Une vache laitière aux Pays-Bas a présenté des signes d’une infection antérieure par le virus H5N1 de l’influenza aviaire, marquant le premier signalement de ce type chez un bovin en dehors du territoire américain. Cette découverte intervient alors que les autorités sanitaires surveillent de près la propagation du virus dans les populations animales.
L’alerte est partie d’une exploitation de la province de Frise, où deux chats domestiques avaient été signalés en mauvais état de santé fin décembre 2025. L’un d’eux, décédé peu après, s’est révélé porteur du virus H5N1 hautement pathogène. Les deux félins avaient accès à l’étable et chassaient des oiseaux sauvages aux alentours, suggérant une contamination par la faune aviaire.
Suite à ce cas félin, des analyses préventives ont été menées sur le troupeau laitier. Les résultats ont indiqué la présence d’anticorps contre le H5N1 dans un échantillon de lait, signe d’une infection passée chez une vache.
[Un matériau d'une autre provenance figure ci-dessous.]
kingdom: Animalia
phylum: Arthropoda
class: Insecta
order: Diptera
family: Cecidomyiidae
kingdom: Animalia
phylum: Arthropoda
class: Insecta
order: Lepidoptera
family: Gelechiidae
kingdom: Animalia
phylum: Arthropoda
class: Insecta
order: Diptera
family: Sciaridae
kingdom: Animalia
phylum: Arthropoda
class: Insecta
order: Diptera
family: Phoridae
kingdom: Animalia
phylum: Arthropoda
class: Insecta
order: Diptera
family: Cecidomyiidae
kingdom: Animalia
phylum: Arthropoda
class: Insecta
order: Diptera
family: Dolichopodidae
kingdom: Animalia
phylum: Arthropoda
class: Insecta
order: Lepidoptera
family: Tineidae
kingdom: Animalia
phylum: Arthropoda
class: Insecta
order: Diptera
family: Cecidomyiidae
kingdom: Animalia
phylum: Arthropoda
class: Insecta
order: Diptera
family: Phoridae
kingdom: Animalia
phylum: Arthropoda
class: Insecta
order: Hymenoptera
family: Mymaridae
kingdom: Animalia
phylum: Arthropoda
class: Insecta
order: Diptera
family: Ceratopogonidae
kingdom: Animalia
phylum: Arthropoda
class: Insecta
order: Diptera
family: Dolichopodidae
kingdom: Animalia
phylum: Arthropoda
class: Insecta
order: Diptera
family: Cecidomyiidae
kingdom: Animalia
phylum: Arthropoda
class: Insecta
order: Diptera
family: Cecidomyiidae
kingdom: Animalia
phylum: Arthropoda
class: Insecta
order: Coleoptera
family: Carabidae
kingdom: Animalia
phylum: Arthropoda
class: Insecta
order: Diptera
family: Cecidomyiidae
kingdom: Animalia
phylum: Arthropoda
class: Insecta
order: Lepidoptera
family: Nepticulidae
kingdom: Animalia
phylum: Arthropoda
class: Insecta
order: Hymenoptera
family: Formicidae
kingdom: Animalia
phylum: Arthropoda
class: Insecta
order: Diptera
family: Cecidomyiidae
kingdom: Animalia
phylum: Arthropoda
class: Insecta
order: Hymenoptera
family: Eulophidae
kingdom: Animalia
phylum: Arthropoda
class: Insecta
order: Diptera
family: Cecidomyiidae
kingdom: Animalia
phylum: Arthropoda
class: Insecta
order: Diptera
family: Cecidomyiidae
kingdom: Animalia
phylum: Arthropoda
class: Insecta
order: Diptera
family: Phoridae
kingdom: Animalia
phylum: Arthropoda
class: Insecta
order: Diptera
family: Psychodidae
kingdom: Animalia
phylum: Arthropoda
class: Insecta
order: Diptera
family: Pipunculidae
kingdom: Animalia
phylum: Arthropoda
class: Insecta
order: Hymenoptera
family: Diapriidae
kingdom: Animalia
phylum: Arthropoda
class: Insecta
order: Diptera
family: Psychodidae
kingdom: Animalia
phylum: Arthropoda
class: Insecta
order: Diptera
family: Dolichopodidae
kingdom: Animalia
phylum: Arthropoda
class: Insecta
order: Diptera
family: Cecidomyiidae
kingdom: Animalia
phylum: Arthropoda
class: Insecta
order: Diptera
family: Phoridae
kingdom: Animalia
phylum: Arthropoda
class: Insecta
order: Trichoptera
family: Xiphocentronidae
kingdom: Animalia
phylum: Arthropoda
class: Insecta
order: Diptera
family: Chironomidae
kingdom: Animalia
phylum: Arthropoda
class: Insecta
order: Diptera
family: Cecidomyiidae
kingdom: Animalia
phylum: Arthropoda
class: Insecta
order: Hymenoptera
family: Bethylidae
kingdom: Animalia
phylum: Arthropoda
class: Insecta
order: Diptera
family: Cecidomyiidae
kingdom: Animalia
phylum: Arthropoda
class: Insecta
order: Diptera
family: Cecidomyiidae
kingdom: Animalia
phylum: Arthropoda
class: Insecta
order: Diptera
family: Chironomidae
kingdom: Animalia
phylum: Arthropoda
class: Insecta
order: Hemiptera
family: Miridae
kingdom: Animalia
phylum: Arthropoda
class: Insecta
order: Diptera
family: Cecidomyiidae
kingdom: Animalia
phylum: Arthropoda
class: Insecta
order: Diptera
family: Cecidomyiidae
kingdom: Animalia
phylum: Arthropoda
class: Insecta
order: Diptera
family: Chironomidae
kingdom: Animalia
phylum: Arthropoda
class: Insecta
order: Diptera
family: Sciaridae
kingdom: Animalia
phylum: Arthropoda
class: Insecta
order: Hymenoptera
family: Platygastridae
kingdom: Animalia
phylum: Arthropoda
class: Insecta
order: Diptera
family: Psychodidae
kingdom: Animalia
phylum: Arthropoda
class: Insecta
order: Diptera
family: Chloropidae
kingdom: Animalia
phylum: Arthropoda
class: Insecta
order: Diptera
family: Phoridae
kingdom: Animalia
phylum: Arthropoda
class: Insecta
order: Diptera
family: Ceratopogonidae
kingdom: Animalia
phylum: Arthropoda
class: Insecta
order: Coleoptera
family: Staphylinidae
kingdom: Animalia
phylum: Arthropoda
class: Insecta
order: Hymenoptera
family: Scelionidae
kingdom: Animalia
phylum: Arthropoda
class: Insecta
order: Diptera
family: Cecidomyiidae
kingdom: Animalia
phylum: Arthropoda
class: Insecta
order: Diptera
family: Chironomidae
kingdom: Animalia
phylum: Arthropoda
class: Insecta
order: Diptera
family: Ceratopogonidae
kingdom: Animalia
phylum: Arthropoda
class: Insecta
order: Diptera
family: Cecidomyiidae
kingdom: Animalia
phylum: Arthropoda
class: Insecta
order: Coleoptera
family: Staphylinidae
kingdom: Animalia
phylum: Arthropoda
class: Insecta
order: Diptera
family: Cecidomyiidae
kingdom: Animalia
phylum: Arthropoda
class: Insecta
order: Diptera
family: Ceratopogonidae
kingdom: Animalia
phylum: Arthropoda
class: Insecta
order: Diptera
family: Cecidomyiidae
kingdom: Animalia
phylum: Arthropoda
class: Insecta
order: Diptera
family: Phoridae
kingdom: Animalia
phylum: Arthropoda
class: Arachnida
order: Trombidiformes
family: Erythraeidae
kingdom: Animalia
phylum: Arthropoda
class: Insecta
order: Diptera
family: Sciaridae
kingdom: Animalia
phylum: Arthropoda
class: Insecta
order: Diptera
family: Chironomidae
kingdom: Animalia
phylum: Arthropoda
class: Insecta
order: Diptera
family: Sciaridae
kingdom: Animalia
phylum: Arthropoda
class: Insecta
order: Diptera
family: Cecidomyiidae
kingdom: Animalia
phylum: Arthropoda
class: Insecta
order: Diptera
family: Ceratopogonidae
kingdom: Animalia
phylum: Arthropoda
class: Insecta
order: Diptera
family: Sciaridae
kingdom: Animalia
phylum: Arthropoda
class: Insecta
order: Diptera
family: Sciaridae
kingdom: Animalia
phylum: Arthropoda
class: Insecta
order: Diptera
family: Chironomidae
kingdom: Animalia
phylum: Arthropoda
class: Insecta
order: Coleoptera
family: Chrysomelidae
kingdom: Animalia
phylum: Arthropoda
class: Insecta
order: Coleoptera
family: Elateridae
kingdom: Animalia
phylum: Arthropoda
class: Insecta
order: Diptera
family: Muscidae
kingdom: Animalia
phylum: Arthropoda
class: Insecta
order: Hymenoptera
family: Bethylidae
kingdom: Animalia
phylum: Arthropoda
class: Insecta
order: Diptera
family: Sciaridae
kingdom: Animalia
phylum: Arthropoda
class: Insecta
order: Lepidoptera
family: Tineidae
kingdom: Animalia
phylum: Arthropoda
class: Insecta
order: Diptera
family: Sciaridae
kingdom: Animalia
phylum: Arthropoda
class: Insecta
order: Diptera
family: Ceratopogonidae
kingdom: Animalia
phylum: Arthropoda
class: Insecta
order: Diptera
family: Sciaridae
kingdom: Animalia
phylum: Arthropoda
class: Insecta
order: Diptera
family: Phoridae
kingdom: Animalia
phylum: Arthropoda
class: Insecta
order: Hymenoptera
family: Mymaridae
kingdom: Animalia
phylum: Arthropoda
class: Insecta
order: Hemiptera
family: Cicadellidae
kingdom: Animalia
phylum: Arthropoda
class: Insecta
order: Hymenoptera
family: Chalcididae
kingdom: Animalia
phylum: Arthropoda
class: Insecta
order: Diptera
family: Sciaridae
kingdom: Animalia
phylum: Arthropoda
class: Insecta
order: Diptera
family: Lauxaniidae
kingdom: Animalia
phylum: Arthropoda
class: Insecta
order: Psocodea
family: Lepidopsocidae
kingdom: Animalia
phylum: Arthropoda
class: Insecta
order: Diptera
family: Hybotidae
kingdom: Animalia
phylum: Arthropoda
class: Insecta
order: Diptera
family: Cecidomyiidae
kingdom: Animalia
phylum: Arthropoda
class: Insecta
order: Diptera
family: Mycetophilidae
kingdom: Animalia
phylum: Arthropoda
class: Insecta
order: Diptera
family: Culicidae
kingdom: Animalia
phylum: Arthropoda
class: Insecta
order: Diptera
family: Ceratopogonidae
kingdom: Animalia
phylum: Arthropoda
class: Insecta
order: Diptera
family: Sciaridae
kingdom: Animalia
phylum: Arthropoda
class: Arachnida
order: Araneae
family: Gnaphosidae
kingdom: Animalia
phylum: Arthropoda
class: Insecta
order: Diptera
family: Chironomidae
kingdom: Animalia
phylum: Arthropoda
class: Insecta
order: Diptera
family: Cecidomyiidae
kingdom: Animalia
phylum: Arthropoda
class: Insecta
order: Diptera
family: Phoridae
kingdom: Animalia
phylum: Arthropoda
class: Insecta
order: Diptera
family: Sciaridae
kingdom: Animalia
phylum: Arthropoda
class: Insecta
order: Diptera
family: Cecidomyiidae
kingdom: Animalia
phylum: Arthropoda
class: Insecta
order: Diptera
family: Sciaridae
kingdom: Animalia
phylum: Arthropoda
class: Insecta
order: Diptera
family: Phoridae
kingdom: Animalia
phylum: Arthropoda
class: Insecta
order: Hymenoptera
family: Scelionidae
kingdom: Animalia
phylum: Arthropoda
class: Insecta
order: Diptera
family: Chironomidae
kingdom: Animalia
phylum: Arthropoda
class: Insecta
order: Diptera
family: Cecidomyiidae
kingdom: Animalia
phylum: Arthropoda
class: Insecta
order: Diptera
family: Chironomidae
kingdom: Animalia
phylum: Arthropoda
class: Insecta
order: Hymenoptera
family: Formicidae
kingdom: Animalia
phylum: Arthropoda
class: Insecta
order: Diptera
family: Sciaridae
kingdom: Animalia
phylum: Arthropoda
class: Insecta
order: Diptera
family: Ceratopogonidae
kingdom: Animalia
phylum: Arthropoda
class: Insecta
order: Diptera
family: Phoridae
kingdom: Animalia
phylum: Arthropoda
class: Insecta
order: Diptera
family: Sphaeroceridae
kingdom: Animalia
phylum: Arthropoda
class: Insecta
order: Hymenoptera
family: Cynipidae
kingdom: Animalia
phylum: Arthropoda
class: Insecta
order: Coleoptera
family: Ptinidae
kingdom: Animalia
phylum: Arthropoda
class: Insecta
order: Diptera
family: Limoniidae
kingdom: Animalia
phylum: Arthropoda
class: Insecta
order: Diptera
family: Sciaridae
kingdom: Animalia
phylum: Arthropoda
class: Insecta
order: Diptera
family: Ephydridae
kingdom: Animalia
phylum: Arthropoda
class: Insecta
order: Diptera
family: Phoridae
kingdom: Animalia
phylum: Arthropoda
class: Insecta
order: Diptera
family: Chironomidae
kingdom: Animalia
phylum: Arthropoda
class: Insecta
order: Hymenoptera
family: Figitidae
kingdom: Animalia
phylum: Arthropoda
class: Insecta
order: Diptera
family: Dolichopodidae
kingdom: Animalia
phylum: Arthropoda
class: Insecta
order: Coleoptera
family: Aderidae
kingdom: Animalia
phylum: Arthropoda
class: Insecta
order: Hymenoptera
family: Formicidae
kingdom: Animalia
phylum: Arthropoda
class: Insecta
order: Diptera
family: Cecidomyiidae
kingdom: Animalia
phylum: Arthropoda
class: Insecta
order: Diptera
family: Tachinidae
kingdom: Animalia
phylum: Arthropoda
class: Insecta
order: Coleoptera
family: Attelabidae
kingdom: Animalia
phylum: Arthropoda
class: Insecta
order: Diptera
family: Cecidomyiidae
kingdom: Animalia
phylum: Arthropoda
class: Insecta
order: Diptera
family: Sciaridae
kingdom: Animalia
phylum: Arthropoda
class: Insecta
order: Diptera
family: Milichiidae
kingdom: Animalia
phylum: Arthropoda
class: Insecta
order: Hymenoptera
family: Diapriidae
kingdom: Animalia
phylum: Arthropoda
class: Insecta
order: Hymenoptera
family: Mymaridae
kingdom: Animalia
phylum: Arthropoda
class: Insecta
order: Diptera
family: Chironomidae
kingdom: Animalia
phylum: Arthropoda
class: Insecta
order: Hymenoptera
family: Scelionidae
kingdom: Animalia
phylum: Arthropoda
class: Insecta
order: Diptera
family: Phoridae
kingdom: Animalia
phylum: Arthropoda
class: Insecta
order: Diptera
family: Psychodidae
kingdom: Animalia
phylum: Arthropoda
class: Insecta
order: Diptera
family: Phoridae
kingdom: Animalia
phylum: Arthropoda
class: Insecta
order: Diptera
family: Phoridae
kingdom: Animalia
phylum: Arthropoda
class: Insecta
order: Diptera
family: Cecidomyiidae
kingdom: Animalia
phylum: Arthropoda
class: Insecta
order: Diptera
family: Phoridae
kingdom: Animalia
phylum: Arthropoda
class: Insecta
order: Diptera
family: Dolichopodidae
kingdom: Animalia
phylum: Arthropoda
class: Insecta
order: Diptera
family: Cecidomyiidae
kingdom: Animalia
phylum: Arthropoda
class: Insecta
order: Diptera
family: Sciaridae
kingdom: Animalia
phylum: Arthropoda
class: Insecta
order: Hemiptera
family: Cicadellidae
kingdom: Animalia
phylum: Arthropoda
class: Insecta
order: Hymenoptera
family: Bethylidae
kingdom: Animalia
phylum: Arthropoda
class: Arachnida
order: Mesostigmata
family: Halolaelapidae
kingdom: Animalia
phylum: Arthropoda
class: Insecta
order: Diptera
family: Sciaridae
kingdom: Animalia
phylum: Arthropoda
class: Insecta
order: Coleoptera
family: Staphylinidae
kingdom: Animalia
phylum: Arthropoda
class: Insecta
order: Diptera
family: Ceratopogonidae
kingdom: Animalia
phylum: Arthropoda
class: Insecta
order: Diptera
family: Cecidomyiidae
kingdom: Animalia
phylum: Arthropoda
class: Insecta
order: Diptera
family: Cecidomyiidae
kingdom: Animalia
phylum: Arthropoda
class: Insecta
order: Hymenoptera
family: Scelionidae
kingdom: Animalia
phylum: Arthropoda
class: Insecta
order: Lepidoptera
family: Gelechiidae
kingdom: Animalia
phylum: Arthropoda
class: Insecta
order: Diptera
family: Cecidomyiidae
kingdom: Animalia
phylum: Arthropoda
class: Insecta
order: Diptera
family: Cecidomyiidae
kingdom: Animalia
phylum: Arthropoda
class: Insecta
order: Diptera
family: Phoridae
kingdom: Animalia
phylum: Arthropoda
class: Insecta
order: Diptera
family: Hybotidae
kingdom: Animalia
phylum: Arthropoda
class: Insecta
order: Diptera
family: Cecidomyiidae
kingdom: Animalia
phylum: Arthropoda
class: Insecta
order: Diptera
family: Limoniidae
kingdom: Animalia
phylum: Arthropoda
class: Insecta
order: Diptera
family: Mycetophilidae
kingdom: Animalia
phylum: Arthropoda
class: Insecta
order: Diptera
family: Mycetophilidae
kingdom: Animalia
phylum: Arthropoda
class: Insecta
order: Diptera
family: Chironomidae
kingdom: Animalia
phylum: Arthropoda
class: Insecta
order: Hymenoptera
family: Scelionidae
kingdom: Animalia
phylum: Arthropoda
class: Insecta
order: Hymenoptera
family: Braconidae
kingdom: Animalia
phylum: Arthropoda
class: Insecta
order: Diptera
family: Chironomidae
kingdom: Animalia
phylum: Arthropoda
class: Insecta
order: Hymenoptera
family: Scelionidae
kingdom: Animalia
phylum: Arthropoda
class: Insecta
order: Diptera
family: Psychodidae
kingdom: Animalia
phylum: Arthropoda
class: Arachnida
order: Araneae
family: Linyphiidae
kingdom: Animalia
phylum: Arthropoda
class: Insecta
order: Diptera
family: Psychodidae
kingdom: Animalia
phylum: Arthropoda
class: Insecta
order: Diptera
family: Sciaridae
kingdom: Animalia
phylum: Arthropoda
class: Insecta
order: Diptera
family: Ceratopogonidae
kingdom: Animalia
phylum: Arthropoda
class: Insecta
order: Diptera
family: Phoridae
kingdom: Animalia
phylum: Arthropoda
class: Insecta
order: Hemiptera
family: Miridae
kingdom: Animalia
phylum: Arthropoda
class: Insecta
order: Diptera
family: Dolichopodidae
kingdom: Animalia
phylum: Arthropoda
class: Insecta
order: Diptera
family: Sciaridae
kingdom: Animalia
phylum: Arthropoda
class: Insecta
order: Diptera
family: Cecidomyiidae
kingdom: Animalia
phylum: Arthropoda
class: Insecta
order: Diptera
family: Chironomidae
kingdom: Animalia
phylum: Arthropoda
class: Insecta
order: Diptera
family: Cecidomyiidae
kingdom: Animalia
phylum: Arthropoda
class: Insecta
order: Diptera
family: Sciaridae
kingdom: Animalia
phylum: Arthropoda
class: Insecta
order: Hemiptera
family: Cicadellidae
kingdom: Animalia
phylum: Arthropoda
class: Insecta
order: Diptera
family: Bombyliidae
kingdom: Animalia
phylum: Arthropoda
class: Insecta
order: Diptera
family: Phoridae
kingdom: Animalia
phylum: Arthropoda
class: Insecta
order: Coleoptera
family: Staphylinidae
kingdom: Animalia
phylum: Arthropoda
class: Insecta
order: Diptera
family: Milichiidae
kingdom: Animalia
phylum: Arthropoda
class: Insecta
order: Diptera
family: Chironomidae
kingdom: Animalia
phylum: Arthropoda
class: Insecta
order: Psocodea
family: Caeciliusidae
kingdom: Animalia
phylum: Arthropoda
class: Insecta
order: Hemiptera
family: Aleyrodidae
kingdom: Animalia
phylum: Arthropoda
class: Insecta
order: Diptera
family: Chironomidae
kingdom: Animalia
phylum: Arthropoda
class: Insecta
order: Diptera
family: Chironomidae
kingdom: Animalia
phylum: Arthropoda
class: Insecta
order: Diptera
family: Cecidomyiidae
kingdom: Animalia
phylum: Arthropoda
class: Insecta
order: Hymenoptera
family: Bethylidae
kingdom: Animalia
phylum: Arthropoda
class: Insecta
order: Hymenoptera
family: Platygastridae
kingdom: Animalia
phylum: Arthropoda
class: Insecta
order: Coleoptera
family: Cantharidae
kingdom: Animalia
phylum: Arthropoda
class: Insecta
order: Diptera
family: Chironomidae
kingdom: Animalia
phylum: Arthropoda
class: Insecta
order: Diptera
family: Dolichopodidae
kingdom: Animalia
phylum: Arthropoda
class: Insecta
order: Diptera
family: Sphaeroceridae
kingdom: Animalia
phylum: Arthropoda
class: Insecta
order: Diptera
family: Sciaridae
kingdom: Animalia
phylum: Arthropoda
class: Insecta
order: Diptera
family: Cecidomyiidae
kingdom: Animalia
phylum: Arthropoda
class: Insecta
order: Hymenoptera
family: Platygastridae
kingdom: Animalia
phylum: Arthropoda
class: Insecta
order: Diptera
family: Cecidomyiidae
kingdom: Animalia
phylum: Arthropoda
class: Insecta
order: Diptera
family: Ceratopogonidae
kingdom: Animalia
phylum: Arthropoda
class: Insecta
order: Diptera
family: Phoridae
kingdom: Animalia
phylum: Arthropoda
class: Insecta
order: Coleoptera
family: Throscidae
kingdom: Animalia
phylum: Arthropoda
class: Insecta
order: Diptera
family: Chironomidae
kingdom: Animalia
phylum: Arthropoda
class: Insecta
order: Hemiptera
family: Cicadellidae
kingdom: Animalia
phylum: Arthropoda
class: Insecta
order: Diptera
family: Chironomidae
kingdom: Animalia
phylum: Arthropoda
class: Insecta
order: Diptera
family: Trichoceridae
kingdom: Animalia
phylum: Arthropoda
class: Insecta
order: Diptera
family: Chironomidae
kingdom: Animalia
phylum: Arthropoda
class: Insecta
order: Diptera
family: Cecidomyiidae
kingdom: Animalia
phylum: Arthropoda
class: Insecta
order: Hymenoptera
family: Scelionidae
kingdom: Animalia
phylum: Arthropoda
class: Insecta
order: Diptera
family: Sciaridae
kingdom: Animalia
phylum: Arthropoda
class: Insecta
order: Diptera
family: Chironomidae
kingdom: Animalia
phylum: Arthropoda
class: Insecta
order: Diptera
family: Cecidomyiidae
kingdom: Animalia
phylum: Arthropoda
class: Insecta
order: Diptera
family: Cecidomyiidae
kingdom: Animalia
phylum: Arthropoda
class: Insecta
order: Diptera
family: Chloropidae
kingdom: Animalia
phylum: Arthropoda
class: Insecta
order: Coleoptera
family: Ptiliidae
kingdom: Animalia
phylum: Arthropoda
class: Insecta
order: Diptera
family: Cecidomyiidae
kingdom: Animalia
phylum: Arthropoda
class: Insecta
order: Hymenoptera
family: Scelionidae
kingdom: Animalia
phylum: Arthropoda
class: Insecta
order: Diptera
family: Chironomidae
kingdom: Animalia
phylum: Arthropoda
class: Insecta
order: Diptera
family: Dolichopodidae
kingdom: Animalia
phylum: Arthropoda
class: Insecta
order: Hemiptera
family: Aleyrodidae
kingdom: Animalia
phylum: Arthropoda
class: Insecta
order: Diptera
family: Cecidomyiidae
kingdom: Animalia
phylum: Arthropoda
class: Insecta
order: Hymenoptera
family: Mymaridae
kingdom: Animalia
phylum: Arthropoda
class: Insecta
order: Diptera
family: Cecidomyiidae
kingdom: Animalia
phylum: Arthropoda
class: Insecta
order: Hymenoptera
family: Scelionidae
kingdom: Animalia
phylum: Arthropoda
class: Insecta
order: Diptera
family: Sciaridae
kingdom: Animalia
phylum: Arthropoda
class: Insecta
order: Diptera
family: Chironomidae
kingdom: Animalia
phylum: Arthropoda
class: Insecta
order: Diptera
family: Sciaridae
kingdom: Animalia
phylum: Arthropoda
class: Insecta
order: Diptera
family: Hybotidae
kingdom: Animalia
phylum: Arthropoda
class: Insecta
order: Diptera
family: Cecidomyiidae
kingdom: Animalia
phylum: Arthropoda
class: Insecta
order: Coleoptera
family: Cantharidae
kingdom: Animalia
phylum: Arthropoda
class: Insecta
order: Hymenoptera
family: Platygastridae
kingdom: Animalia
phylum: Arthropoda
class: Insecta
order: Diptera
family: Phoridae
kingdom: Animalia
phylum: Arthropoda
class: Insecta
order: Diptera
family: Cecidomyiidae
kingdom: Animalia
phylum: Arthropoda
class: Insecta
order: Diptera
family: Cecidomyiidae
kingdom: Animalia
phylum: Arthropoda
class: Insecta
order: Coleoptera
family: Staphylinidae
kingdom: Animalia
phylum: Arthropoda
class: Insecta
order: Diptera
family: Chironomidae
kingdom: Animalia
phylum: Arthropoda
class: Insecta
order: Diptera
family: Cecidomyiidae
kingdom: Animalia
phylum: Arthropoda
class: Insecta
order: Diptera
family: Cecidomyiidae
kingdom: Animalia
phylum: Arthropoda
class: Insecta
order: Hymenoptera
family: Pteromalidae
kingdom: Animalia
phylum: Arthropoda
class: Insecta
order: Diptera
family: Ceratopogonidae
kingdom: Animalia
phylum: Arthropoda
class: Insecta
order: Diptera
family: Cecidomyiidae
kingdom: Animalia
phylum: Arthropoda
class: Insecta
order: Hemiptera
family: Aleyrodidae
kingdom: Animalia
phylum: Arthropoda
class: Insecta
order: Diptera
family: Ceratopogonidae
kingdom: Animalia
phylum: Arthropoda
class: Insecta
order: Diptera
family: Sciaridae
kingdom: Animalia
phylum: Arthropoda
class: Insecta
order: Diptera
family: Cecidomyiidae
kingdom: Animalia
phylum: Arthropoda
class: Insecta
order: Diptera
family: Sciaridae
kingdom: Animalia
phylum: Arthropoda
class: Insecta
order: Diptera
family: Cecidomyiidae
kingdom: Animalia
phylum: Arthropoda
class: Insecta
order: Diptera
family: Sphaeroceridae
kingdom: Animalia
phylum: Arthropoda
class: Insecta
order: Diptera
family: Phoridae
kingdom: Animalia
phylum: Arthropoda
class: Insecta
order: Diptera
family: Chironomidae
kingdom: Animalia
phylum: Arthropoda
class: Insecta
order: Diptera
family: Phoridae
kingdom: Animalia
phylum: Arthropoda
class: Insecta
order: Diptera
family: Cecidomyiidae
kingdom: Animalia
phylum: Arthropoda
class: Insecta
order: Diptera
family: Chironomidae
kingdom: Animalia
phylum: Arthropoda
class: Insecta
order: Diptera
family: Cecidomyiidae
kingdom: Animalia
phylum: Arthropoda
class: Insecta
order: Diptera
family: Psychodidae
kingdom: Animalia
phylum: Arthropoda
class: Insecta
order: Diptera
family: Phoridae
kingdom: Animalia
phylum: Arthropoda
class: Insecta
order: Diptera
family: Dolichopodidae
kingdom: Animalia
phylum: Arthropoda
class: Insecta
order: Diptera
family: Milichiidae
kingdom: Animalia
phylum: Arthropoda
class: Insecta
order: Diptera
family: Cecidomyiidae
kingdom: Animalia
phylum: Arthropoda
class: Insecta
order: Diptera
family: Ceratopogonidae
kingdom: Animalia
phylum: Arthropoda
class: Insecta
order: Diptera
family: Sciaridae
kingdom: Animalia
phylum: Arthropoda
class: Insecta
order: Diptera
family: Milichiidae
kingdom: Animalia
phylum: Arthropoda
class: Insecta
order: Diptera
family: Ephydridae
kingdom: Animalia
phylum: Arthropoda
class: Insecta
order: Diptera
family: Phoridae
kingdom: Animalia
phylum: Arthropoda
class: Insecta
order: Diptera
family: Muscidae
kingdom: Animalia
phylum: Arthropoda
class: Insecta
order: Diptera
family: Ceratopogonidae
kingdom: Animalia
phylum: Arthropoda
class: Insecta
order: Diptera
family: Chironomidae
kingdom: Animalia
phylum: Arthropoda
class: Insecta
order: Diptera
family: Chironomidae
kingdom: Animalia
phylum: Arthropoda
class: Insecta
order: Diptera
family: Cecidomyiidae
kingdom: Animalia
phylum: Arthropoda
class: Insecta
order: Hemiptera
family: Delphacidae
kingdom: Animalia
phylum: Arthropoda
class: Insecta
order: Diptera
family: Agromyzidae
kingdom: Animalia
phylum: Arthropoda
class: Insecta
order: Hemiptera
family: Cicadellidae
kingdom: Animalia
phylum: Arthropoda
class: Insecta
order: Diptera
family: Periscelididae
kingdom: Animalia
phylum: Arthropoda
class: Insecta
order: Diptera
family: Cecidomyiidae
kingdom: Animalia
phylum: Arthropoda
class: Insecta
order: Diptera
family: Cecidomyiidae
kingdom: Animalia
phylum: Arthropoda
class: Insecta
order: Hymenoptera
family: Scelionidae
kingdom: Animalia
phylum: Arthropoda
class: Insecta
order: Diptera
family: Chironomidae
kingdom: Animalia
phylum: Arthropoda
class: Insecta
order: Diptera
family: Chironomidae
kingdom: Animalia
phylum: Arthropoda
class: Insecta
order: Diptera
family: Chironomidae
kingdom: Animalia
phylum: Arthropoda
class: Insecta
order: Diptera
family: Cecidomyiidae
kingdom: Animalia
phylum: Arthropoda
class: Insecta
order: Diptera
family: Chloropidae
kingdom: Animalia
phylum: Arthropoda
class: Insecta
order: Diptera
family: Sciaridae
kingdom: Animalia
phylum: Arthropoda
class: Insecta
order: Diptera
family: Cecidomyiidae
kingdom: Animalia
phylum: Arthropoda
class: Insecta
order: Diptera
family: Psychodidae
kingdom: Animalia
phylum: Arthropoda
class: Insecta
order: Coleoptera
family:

Cependant, des tests approfondis sur les 127 animaux de l’élevage n’ont pas détecté de matériel génétique viral actif, ce qui écarte, pour le moment, une circulation active du virus dans le cheptel.
Cette situation rappelle l’épizootie importante qui a touché les élevages bovins aux États-Unis l’année précédente, accompagnée de quelques transmissions à l’homme. La détection de ce cas européen, bien qu’isolé et ancien, incite à une vigilance renforcée. Elle démontre la capacité du virus à infecter des mammifères de plus en plus variés et souligne l’importance de la surveillance à l’interface entre la faune sauvage, les animaux d’élevage et les humains. Les investigations se poursuivent pour comprendre les voies exactes de transmission.